LY: Thank you! I got involved through the normal means; an audition came up for it, I read the script. I had heard that Abe had written it and was directing it and I’d always wanted to work with him, so I auditioned for it and got the part. We started filming in January this year.
CH: The film is a very raw, brutally honest portrayal of the darker, racially charged underbelly of Australian culture. Did the film’s touchy subject matter present any challenges throughout production?
LY: I think the themes are quite difficult to balance and to execute correctly; for it work as a film and to affect people the way we wanted it to affect them, it had to be balanced. There couldn’t be any judgement. It had to be an exposition to allow the audience to make up their own minds about the whole issue. So that was quite difficult, but I think our biggest fear wasn’t so much the subject matter, it was that we wouldn’t bring to life Abe’s script; we basically thought that the script was flawless and we wanted to do it justice on screen – which I think we did.
CH: You play Hassim, who is probably the closest thing we have to a moral compass in the film. How did you go about preparing for this role, and how did you find bouncing off your co-stars, whose characters were a little more hate-fuelled and motivated by anger?
LY: I did a lot of research, and I suppose I used stuff from my heritage – I’m half Lebanese, so I spoke with family members and I drew on knowledge I already had from that side of things. I suppose for me it was really important that Hassim knows why he’s there, and almost represents or acts as the audience in a way; he asks a lot of the questions that the audience would be feeling – why are these people doing this? What are you doing… and will it all be okay? I suppose the thing that really interested me about him was that he shows no matter how moral you are, if you stay within that conflicted environment long enough… it changes you. Those events become irreversible; if you surround yourself with ignorance and anger-filled hate, the only outcome can be a negative one.

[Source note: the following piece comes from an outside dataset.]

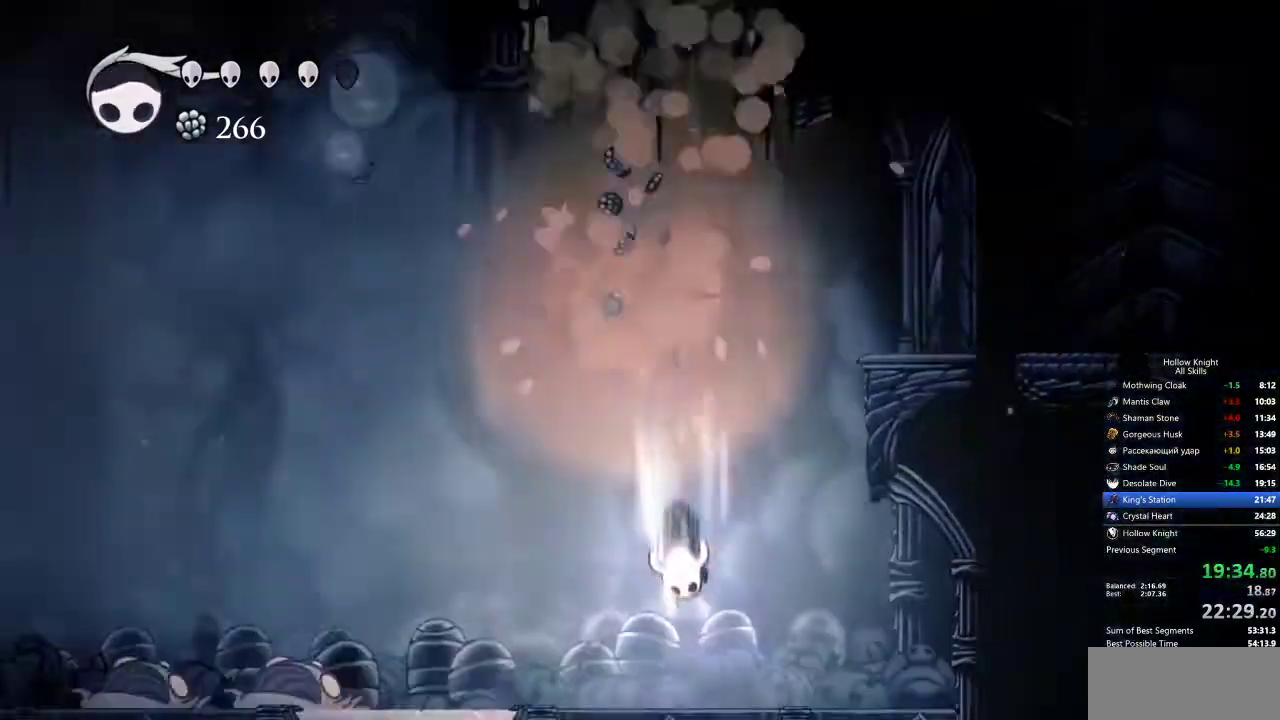
{"keys": [], "events": []}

CH: There’s some pretty extreme violence in the film, and you’re involved in a number of fight scenes and a car accident. How did you find staging these, and what was the most challenging scene to capture?
LY: Good question. I really enjoyed every part of the film to be honest, whether it was trying to figure out how to capture something on film in the most efficient and most effective way, or… I suppose the best example is the end fight scene. It was really important to not make it staged, not to perfectly choreograph it – it had to be scrappy; it’s that scrappiness that gives a realistic edge to it and actually makes it more disturbing and more horrifying. They’re just boys, they don’t know how to fight, and that’s what happens in real life; it’s not always perfectly choreographed punches or people recovering really quickly. I suppose it was talking about those kinds of things, none of the cast members were acquainted with conflict in that way, so it was about discussing with the stunt coordinators the best way to give it that realistic edge.
CH: According to interviews, Abe was apparently expecting a number of outraged walk-outs from audience members, which the film didn’t experience much of in the end. Were you expecting a similar reaction?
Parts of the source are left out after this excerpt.